> [Exercise prompt]: Scan the records below, and wherever a line has the word "left", pull it out.

*** Excerpted records ***

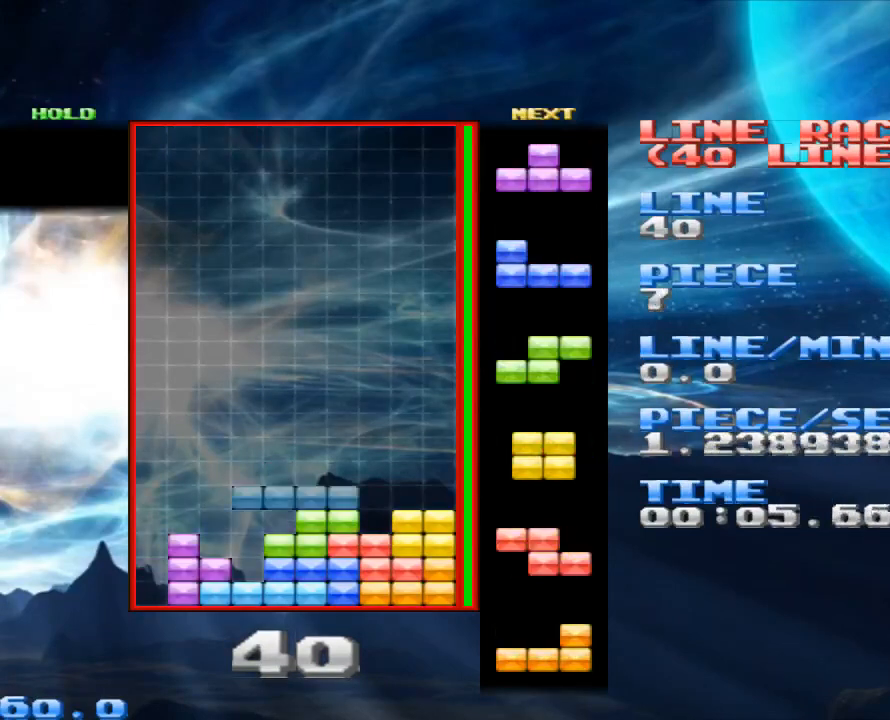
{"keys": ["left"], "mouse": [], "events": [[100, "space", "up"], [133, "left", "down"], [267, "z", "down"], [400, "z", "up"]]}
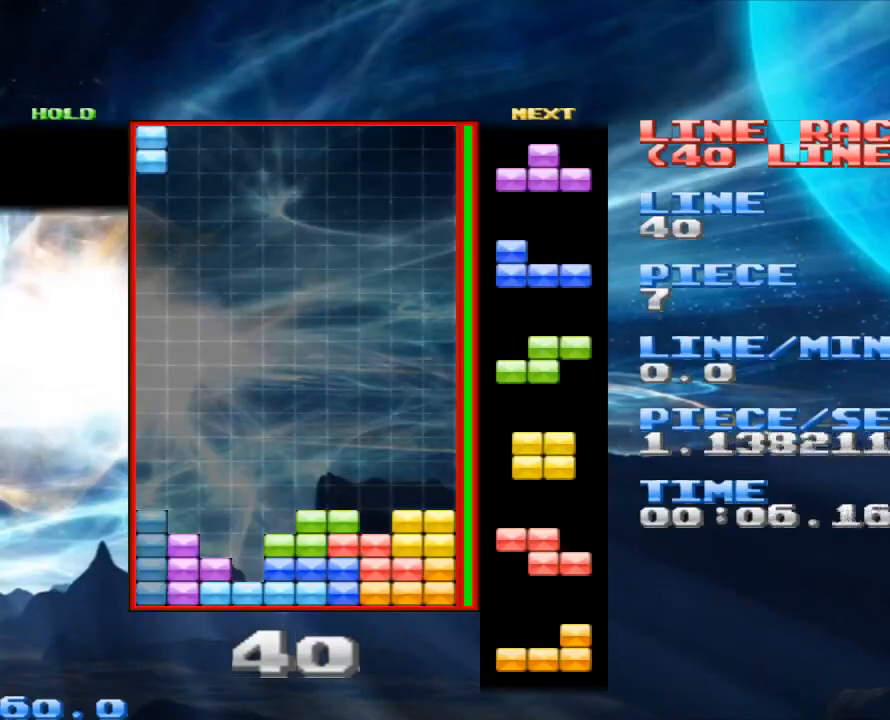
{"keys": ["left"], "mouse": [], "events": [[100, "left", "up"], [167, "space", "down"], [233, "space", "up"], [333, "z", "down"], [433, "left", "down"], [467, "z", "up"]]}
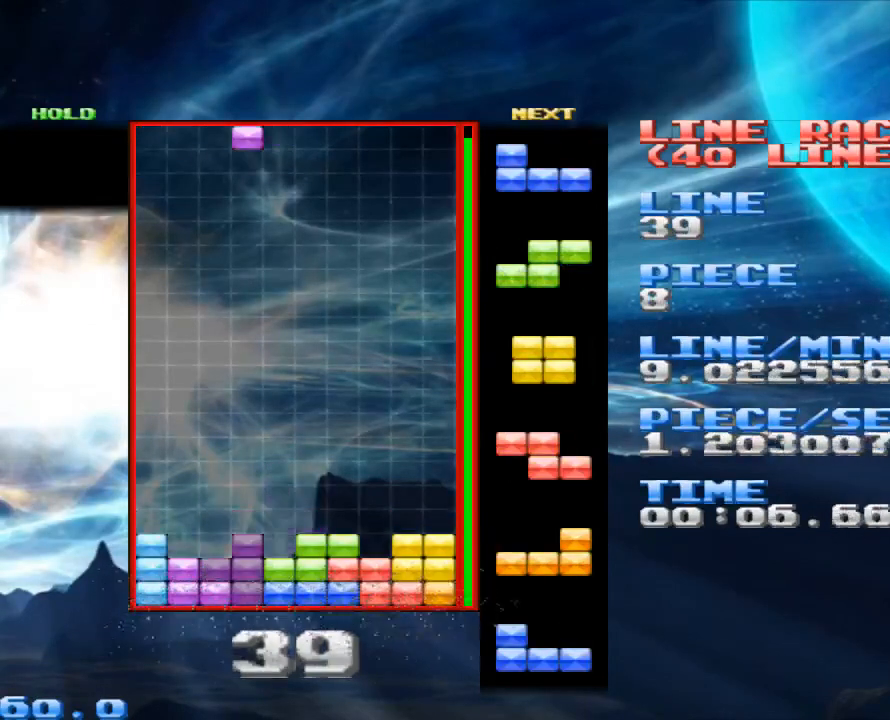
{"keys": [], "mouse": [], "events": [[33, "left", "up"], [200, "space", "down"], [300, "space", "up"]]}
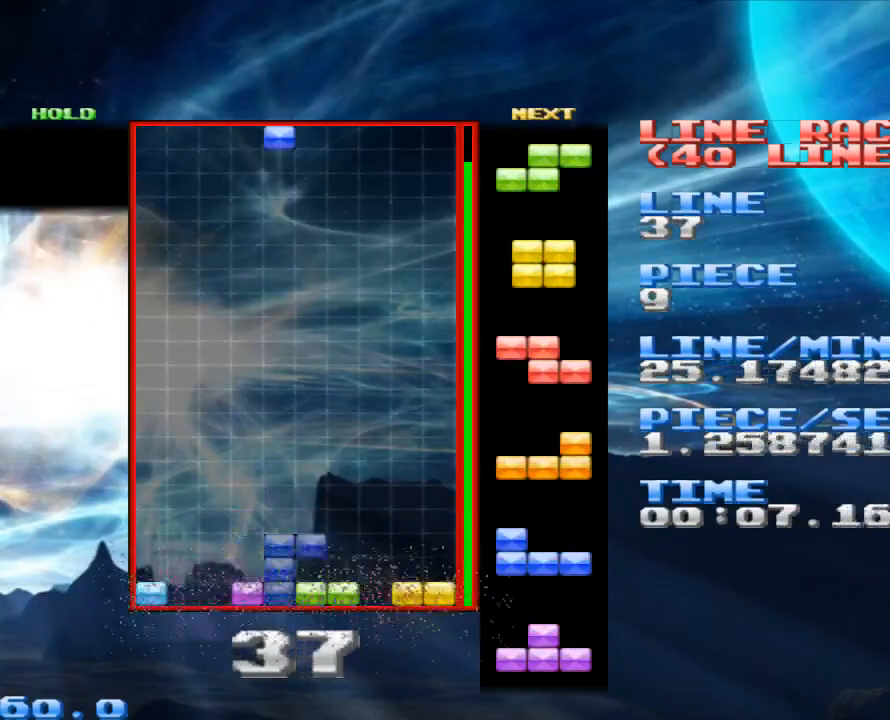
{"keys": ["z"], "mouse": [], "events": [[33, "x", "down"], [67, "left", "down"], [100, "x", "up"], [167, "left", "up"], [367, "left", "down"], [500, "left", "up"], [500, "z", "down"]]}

*** End of Excerpted records ***
*** Excerpted records ***

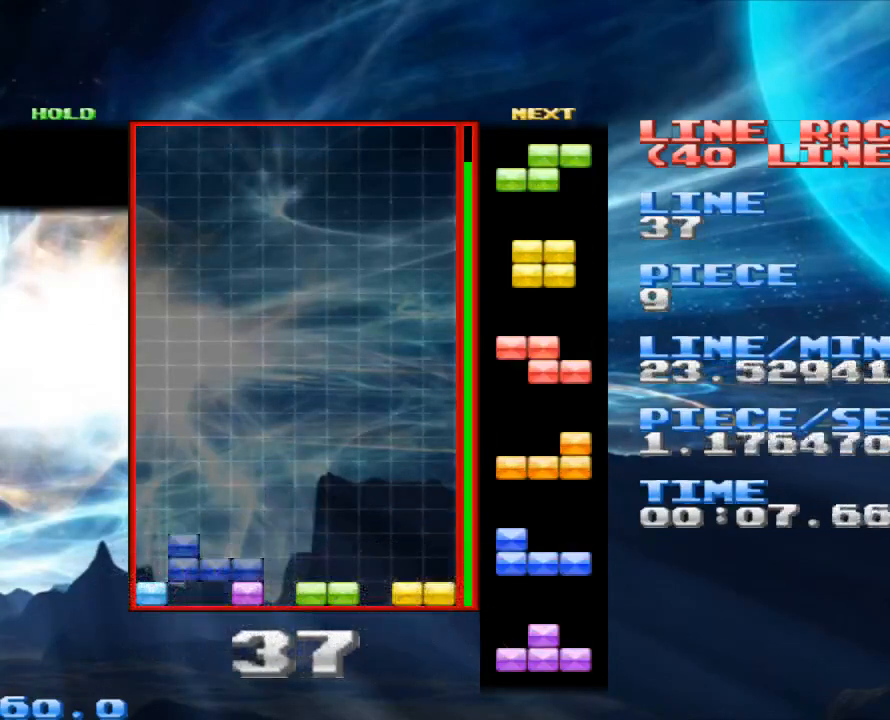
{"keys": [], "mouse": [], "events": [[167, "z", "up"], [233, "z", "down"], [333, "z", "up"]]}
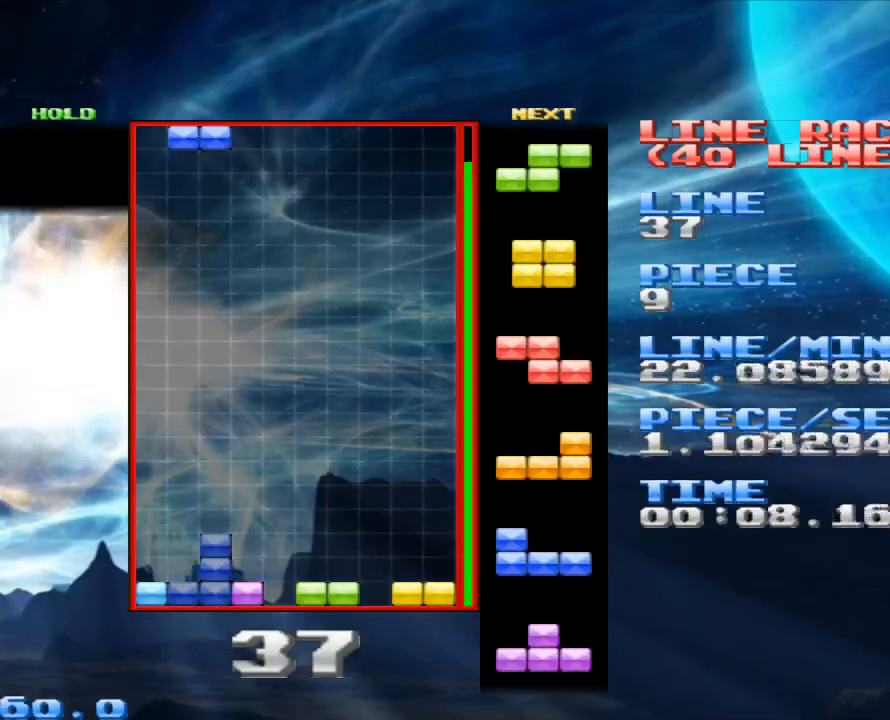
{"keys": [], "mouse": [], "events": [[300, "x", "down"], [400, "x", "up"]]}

*** End of Excerpted records ***

> [Solution below]:
{"keys": ["left"], "mouse": [], "events": [[100, "space", "up"], [133, "left", "down"], [267, "z", "down"], [400, "z", "up"]]}
{"keys": ["left"], "mouse": [], "events": [[100, "left", "up"], [167, "space", "down"], [233, "space", "up"], [333, "z", "down"], [433, "left", "down"], [467, "z", "up"]]}
{"keys": [], "mouse": [], "events": [[33, "left", "up"], [200, "space", "down"], [300, "space", "up"]]}
{"keys": ["z"], "mouse": [], "events": [[33, "x", "down"], [67, "left", "down"], [100, "x", "up"], [167, "left", "up"], [367, "left", "down"], [500, "left", "up"], [500, "z", "down"]]}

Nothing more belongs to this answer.